The AAG refused to pay an ad-hoc amount of 2,000 rupees (US$24), as called for by the unions, for each of the 82,000 retired employees whose DA has been pending for eight years. Confronted with resistance from workers, J Ravindran said the state would sort out the issues between the State Transport Corporation (STC) and the employees.

The state transport workers have been raising these demands since 2017. Successive state governments turned a blind eye towards these burning issues of workers, which has produced ever greater hardship for retirees.

There are around 20,000 vacancies in the transport corporation because successive state governments have failed to fill vacancies caused by death and retirement. Nevertheless, in line with the increasing turn of the entire Indian ruling elite, STC has been resorting to outsourcing and contract workers.

The transport workers have told the media that the state government is forcing them to operate the buses in the morning despite their duties being scheduled for the afternoon. Additionally, more temporary workers were trained for only a couple of days to operate the buses and issue travel tickets.

During the 2021 state election campaign, the DMK made several electoral promises in relation to longstanding issues confronting state transport workers. Since coming to power, however, the DMK government has reneged on its promises to state transport workers, just as it has to other sections of workers.

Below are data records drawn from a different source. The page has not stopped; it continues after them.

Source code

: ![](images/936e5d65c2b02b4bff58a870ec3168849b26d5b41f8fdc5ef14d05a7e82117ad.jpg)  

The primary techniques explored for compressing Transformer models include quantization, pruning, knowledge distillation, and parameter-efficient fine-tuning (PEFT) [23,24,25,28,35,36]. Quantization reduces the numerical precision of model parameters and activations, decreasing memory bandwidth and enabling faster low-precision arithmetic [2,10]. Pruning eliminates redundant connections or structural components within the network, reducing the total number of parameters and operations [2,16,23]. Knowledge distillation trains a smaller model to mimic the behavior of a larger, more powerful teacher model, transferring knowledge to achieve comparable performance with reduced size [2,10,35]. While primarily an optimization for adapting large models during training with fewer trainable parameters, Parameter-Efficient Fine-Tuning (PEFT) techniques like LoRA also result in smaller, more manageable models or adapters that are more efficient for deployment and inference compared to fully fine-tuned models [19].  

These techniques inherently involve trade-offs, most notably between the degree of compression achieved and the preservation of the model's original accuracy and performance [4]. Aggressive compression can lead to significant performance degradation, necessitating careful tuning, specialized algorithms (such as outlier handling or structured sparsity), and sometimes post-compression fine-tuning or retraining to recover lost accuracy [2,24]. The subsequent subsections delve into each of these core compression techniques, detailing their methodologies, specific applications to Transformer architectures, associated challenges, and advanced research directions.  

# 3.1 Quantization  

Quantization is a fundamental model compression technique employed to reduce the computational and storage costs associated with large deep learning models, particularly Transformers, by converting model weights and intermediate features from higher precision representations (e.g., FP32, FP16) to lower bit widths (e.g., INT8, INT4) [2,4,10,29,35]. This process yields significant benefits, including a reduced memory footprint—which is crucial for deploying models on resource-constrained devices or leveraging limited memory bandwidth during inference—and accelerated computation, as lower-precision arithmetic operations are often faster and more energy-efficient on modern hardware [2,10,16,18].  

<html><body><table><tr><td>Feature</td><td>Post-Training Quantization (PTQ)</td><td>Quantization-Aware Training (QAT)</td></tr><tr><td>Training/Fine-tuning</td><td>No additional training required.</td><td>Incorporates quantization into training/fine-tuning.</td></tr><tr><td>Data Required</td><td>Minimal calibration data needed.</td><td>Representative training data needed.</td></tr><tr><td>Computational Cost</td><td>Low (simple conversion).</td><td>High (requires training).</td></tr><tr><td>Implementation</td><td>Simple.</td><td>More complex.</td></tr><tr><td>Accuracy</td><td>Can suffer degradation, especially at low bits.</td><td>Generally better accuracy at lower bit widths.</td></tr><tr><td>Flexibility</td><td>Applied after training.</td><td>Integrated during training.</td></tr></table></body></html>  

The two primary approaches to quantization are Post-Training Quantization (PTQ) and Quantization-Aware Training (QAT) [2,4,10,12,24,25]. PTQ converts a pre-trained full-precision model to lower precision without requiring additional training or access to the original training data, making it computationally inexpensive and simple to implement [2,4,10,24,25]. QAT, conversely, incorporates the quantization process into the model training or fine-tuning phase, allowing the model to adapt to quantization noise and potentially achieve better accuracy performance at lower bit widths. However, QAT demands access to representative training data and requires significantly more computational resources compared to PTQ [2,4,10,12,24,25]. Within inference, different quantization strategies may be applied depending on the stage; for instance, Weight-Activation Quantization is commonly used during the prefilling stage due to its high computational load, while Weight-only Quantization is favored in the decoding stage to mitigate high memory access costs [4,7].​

After the DMK came to power in 2021, workers from various public sectors, such as child care, state electricity, sanitation and teaching, have conducted strikes and protests as the government dropped its electoral promises. It is expected that more sections of workers will come forward this year.

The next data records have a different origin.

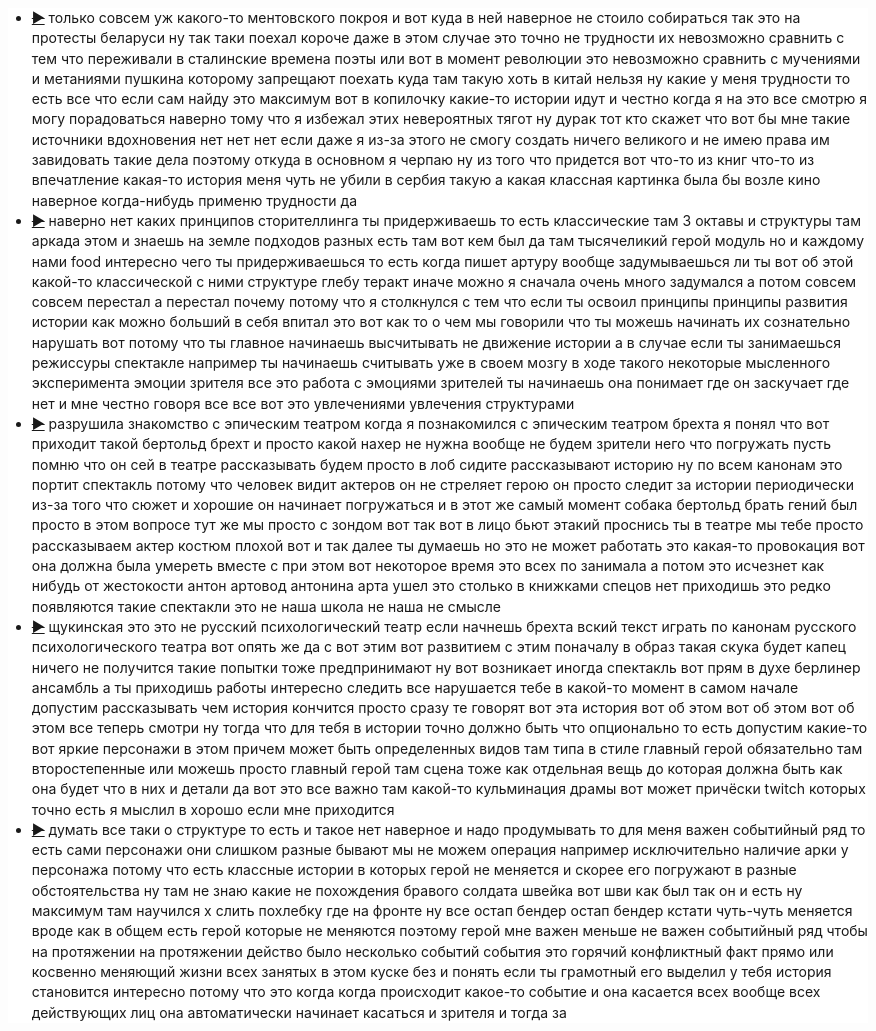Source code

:  - ~~[▶](https://www.youtube.com/watch?v=JA5pc9eFTuw&t=3846)~~  только совсем уж какого-то ментовского покроя и вот куда в ней наверное не стоило собираться так это на протесты беларуси ну так таки поехал короче даже в этом случае это точно не трудности их невозможно сравнить с тем что переживали в сталинские времена поэты или вот в момент революции это невозможно сравнить с мучениями и метаниями пушкина которому запрещают поехать куда там такую хоть в китай нельзя ну какие у меня трудности то есть все что если сам найду это максимум вот в копилочку какие-то истории идут и честно когда я на это все смотрю я могу порадоваться наверно тому что я избежал этих невероятных тягот ну дурак тот кто скажет что вот бы мне такие источники вдохновения нет нет нет если даже я из-за этого не смогу создать ничего великого и не имею права им завидовать такие дела поэтому откуда в основном я черпаю ну из того что придется вот что-то из книг что-то из впечатление какая-то история меня чуть не убили в сербия такую а какая классная картинка была бы возле кино наверное когда-нибудь применю трудности да 
 - ~~[▶](https://www.youtube.com/watch?v=JA5pc9eFTuw&t=3921)~~  наверно нет каких принципов сторителлинга ты придерживаешь то есть классические там 3 октавы и структуры там аркада этом и знаешь на земле подходов разных есть там вот кем был да там тысячеликий герой модуль но и каждому нами food интересно чего ты придерживаешься то есть когда пишет артуру вообще задумываешься ли ты вот об этой какой-то классической с ними структуре глебу теракт иначе можно я сначала очень много задумался а потом совсем совсем перестал а перестал почему потому что я столкнулся с тем что если ты освоил принципы принципы развития истории как можно больший в себя впитал это вот как то о чем мы говорили что ты можешь начинать их сознательно нарушать вот потому что ты главное начинаешь высчитывать не движение истории а в случае если ты занимаешься режиссуры спектакле например ты начинаешь считывать уже в своем мозгу в ходе такого некоторые мысленного эксперимента эмоции зрителя все это работа с эмоциями зрителей ты начинаешь она понимает где он заскучает где нет и мне честно говоря все все вот это увлечениями увлечения структурами 
 - ~~[▶](https://www.youtube.com/watch?v=JA5pc9eFTuw&t=3994)~~  разрушила знакомство с эпическим театром когда я познакомился с эпическим театром брехта я понял что вот приходит такой бертольд брехт и просто какой нахер не нужна вообще не будем зрители него что погружать пусть помню что он сей в театре рассказывать будем просто в лоб сидите рассказывают историю ну по всем канонам это портит спектакль потому что человек видит актеров он не стреляет герою он просто следит за истории периодически из-за того что сюжет и хорошие он начинает погружаться и в этот же самый момент собака бертольд брать гений был просто в этом вопросе тут же мы просто с зондом вот так вот в лицо бьют этакий проснись ты в театре мы тебе просто рассказываем актер костюм плохой вот и так далее ты думаешь но это не может работать это какая-то провокация вот она должна была умереть вместе с при этом вот некоторое время это всех по занимала а потом это исчезнет как нибудь от жестокости антон артовод антонина арта ушел это столько в книжками спецов нет приходишь это редко появляются такие спектакли это не наша школа не наша не смысле 
 - ~~[▶](https://www.youtube.com/watch?v=JA5pc9eFTuw&t=4067)~~  щукинская это это не русский психологический театр если начнешь брехта вский текст играть по канонам русского психологического театра вот опять же да с вот этим вот развитием с этим поначалу в образ такая скука будет капец ничего не получится такие попытки тоже предпринимают ну вот возникает иногда спектакль вот прям в духе берлинер ансамбль а ты приходишь работы интересно следить все нарушается тебе в какой-то момент в самом начале допустим рассказывать чем история кончится просто сразу те говорят вот эта история вот об этом вот об этом вот об этом все теперь смотри ну тогда что для тебя в истории точно должно быть что опционально то есть допустим какие-то вот яркие персонажи в этом причем может быть определенных видов там типа в стиле главный герой обязательно там второстепенные или можешь просто главный герой там сцена тоже как отдельная вещь до которая должна быть как она будет что в них и детали да вот это все важно там какой-то кульминация драмы вот может причёски twitch которых точно есть я мыслил в хорошо если мне приходится 
 - ~~[▶](https://www.youtube.com/watch?v=JA5pc9eFTuw&t=4137)~~  думать все таки о структуре то есть и такое нет наверное и надо продумывать то для меня важен событийный ряд то есть сами персонажи они слишком разные бывают мы не можем операция например исключительно наличие арки у персонажа потому что есть классные истории в которых герой не меняется и скорее его погружают в разные обстоятельства ну там не знаю какие не похождения бравого солдата швейка вот шви как был так он и есть ну максимум там научился х слить похлебку где на фронте ну все остап бендер остап бендер кстати чуть-чуть меняется вроде как в общем есть герой которые не меняются поэтому герой мне важен меньше не важен событийный ряд чтобы на протяжении на протяжении действо было несколько событий события это горячий конфликтный факт прямо или косвенно меняющий жизни всех занятых в этом куске без и понять если ты грамотный его выделил у тебя история становится интересно потому что это когда когда происходит какое-то событие и она касается всех вообще всех действующих лиц она автоматически начинает касаться и зрителя и тогда за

It should be noted that the Stalinist CPM, to which the CITU is affiliated, and the CPI, which is affiliated to AITUC, were electoral allies of the DMK. They still support the DMK as part of the opposition alliance at the national level, and they are working to provide a right-wing alternative government by exploiting the growing opposition to the Hindu supremacist and fascistic Bharatiya Janata Party (BJP)-led government in the upcoming general elections.

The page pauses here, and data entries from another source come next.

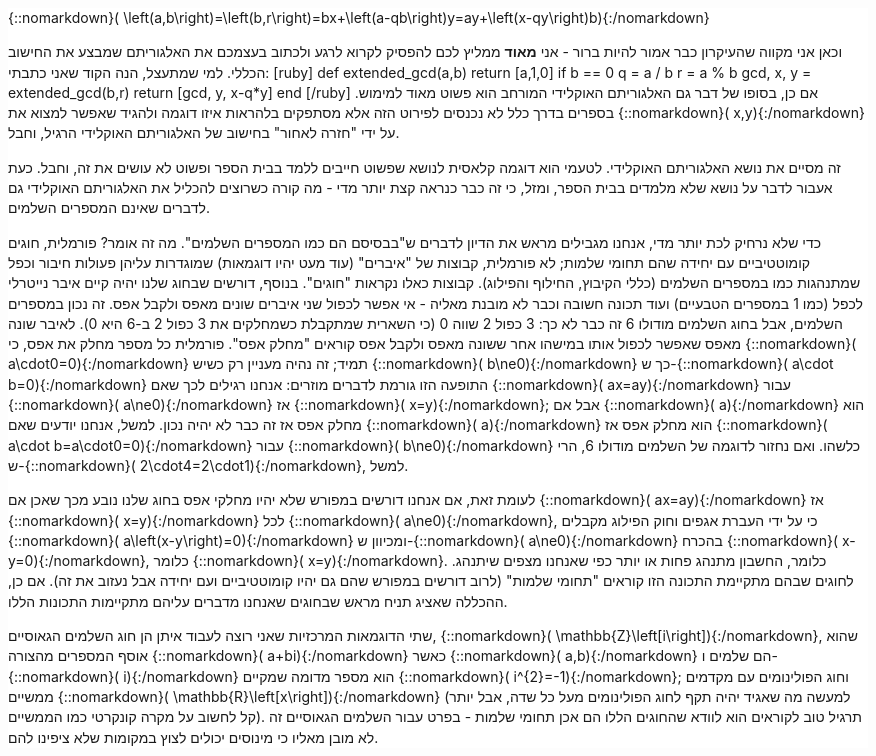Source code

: {::nomarkdown}\( \left(a,b\right)=\left(b,r\right)=bx+\left(a-qb\right)y=ay+\left(x-qy\right)b\){:/nomarkdown}

וכאן אני מקווה שהעיקרון כבר אמור להיות ברור - אני <strong>מאוד</strong> ממליץ לכם להפסיק לקרוא לרגע ולכתוב בעצמכם את האלגוריתם שמבצע את החישוב הכללי. למי שמתעצל, הנה הקוד שאני כתבתי:
[ruby]
def extended_gcd(a,b)
  return [a,1,0] if b == 0
  q = a / b
  r = a % b
  gcd, x, y = extended_gcd(b,r)
  return [gcd, y, x-q*y]
end
[/ruby]
אם כן, בסופו של דבר גם האלגוריתם האוקלידי המורחב הוא פשוט מאוד למימוש. בספרים בדרך כלל לא נכנסים לפירוט הזה אלא מסתפקים בלהראות איזו דוגמה ולהגיד שאפשר למצוא את {::nomarkdown}\( x,y\){:/nomarkdown} על ידי "חזרה לאחור" בחישוב של האלגוריתם האוקלידי הרגיל, וחבל.

זה מסיים את נושא האלגוריתם האוקלידי. לטעמי הוא דוגמה קלאסית לנושא שפשוט חייבים ללמד בבית הספר ופשוט לא עושים את זה, וחבל. כעת אעבור לדבר על נושא שלא מלמדים בבית הספר, ומזל, כי זה כבר כנראה קצת יותר מדי - מה קורה כשרוצים להכליל את האלגוריתם האוקלידי גם לדברים שאינם המספרים השלמים.

כדי שלא נרחיק לכת יותר מדי, אנחנו מגבילים מראש את הדיון לדברים ש"בבסיסם הם כמו המספרים השלמים". מה זה אומר? פורמלית, חוגים קומוטטיביים עם יחידה שהם תחומי שלמות; לא פורמלית, קבוצות של "איברים" (עוד מעט יהיו דוגמאות) שמוגדרות עליהן פעולות חיבור וכפל שמתנהגות כמו במספרים השלמים (כללי הקיבוץ, החילוף והפילוג). קבוצות כאלו נקראות "חוגים". בנוסף, דורשים שבחוג שלנו יהיה קיים איבר נייטרלי לכפל (כמו 1 במספרים הטבעיים) ועוד תכונה חשובה וכבר לא מובנת מאליה - אי אפשר לכפול שני איברים שונים מאפס ולקבל אפס. זה נכון במספרים השלמים, אבל בחוג השלמים מודולו 6 זה כבר לא כך: 3 כפול 2 שווה 0 (כי השארית שמתקבלת כשמחלקים את 3 כפול 2 ב-6 היא 0). לאיבר שונה מאפס שאפשר לכפול אותו במישהו אחר ששונה מאפס ולקבל אפס קוראים "מחלק אפס". פורמלית כל מספר מחלק את אפס, כי {::nomarkdown}\( a\cdot0=0\){:/nomarkdown} תמיד; זה נהיה מעניין רק כשיש {::nomarkdown}\( b\ne0\){:/nomarkdown} כך ש-{::nomarkdown}\( a\cdot b=0\){:/nomarkdown} התופעה הזו גורמת לדברים מוזרים: אנחנו רגילים לכך שאם {::nomarkdown}\( ax=ay\){:/nomarkdown} עבור {::nomarkdown}\( a\ne0\){:/nomarkdown} אז {::nomarkdown}\( x=y\){:/nomarkdown}; אבל אם {::nomarkdown}\( a\){:/nomarkdown} הוא מחלק אפס אז זה כבר לא יהיה נכון. למשל, אנחנו יודעים שאם {::nomarkdown}\( a\){:/nomarkdown} הוא מחלק אפס אז {::nomarkdown}\( a\cdot b=a\cdot0=0\){:/nomarkdown} עבור {::nomarkdown}\( b\ne0\){:/nomarkdown} כלשהו. ואם נחזור לדוגמה של השלמים מודולו 6, הרי ש-{::nomarkdown}\( 2\cdot4=2\cdot1\){:/nomarkdown}, למשל.

לעומת זאת, אם אנחנו דורשים במפורש שלא יהיו מחלקי אפס בחוג שלנו נובע מכך שאכן אם {::nomarkdown}\( ax=ay\){:/nomarkdown} אז {::nomarkdown}\( x=y\){:/nomarkdown} לכל {::nomarkdown}\( a\ne0\){:/nomarkdown}, כי על ידי העברת אגפים וחוק הפילוג מקבלים {::nomarkdown}\( a\left(x-y\right)=0\){:/nomarkdown} ומכיוון ש-{::nomarkdown}\( a\ne0\){:/nomarkdown} בהכרח {::nomarkdown}\( x-y=0\){:/nomarkdown}, כלומר {::nomarkdown}\( x=y\){:/nomarkdown}. כלומר, החשבון מתנהג פחות או יותר כפי שאנחנו מצפים שיתנהג. לחוגים שבהם מתקיימת התכונה הזו קוראים "תחומי שלמות" (לרוב דורשים במפורש שהם גם יהיו קומוטטיביים ועם יחידה אבל נעזוב את זה). אם כן, ההכללה שאציג תניח מראש שבחוגים שאנחנו מדברים עליהם מתקיימות התכונות הללו.

שתי הדוגמאות המרכזיות שאני רוצה לעבוד איתן הן חוג השלמים הגאוסיים, {::nomarkdown}\( \mathbb{Z}\left[i\right]\){:/nomarkdown}, שהוא אוסף המספרים מהצורה {::nomarkdown}\( a+bi\){:/nomarkdown} כאשר {::nomarkdown}\( a,b\){:/nomarkdown} הם שלמים ו-{::nomarkdown}\( i\){:/nomarkdown} הוא מספר מדומה שמקיים {::nomarkdown}\( i^{2}=-1\){:/nomarkdown}; וחוג הפולינומים עם מקדמים ממשיים {::nomarkdown}\( \mathbb{R}\left[x\right]\){:/nomarkdown} (למעשה מה שאגיד יהיה תקף לחוג הפולינומים מעל כל שדה, אבל יותר קל לחשוב על מקרה קונקרטי כמו הממשיים). תרגיל טוב לקוראים הוא לוודא שהחוגים הללו הם אכן תחומי שלמות - בפרט עבור השלמים הגאוסיים זה לא מובן מאליו כי מינוסים יכולים לצוץ במקומות שלא ציפינו להם.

DMK Transport Minister S S Sivasankar has openly attacked the transport workers’ strike as “politically motivated,” and warned of action against strikers. He lyingly claimed workers’ demands would be addressed “when the financial situation improves.” Tamil Nadu has the highest amount of outstanding debt among all states and union territories. The state’s outstanding debt stood, as per budget estimates for 2022-23, at 75,400 billion rupees. The DMK government, like its predecessor AIADMK at the state level and the BJP-led central government, plans to impose the full burden of this economic crisis on the backs of workers.

But workers are not responsible for the financial crisis of the state or state transport corporation and must not pay for it. Hence, workers must demand that they be paid what they are entitled to immediately.

The treacherous role of union apparatuses flows from the reactionary politics of the political parties with which they are affiliated. The Stalinist CPM and CPI have functioned as the main props of Indian bourgeois rule for decades through their political subordination of the working class to the so-called progressive section of Indian bourgeoisie. For decades, they have been promoting Congress and regional bourgeois parties like DMK as “secular” alternatives to the Hindu supremacist BJP.

At the same time, the Stalinist parties have concealed the reactionary class character of the DMK and its anti-working-class record and program. They continue to promote the DMK as a “secular” and “progressive” ally and a “champion of social justice.”

The Indian working class needs to politically break from Stalinist parties and the union bureaucracies and mobilize itself as an politically independent force to rally the rural poor behind it, overthrow bourgeois rule and establish a workers and peasants government committed to socialist policies. This will be a part of broader struggle against war, social inequality and dictatorship and the fight for socialism in South Asia and internationally. What is crucially needed for building such an independent movement of the Indian working class is the building of a section of the International Committee of the Fourth International.